Seventh Circuit Endorses Court of Chancery Standard for Disclosure Cases
The Seventh Circuit, in an opinion by Judge Posner, today reversed and remanded the approval of a disclosure settlement in In re Walgreen Co. Stockholder Litigation, No. 15-3799 (7th Cir. Aug. 10, 2016). The decision endorsed the Delaware Court of Chancery’s standard for the approval of disclosure settlements from In re Trulia, Inc. Stockholder Litigation, 129 A.3d 884 (Del. Ch. 2016). Id. at 10 (“And so Trulia adopted a clearer standard for the approval of such settlements, . . . which we endorse, and apply in this case. . . .”)
The decision also addressed the issue of adequacy of representation:
A class ‘representative who proposes that high transaction costs (notice and attorneys’ fees) be incurred at the class members’ expense to obtain [no benefit] . . . is not adequately protecting the class members’ interests.’ In re Aqua Dots Products Liability Litigation, 654 F.3d 748, 752 (7th Cir. 2011). Courts also have ‘a continuing duty in a class action case to scrutinize the class attorney to see that he or she is adequately protecting the interests of the class, and if at any time the trial court realizes that class counsel should be disqualified, the court is required to take appropriate action.’ In re Revlon, Inc. Shareholders Litigation, 990 A.2d 940, 955 (Del. Ch. 2010) (quoting 4 Newberg on Class Actions § 13:22, at 417 (2002)).

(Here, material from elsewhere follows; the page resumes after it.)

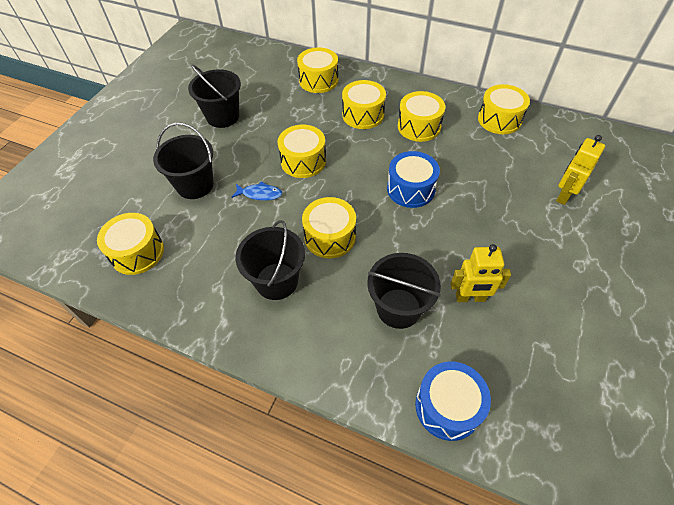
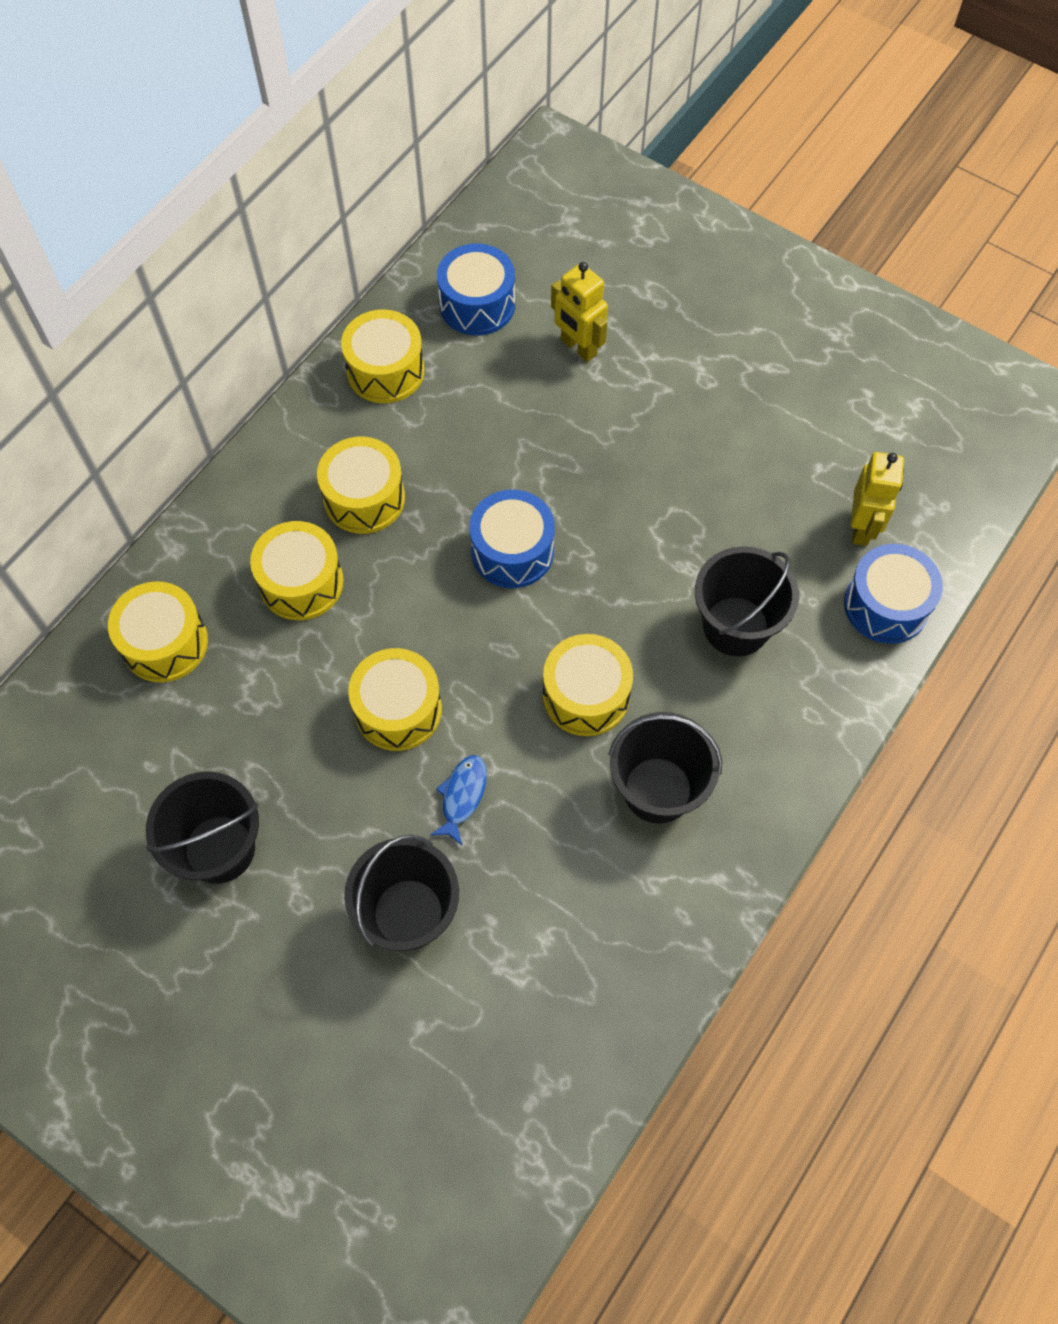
camera: 80 degrees left, 10 degrees up
yellow drum [97,213,164,275] -> none
yellow robot [451,244,511,302] -> yellow robot moved to [851,452,904,546]
none -> blue drum [437,243,515,336]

The oddity of this case is the absence of any indication that members of the class have an interest in challenging the reorganization that has created Walgreens Boots Alliance. The only concrete interest suggested by this litigation is an interest in attorneys’ fees, which of course accrue solely to class counsel and not to any class members. Certainly class counsel, if one may judge from their performance in this litigation, can’t be trusted to represent the interests of the class. Because the settlement can’t be approved, we reverse the district court’s judgment. And since class counsel has failed to represent the class fairly and adequately, as required by Federal Rule of Civil Procedure 23(g)(1)(B) and (g)(4), the district court on remand should give serious consideration to either appointing new class counsel, cf. Fed. R. Civ. P. 23(g)(1), or dismissing the suit. Cf. Robert F. Booth Trust v. Crowley, supra, 687 F.3d at 319.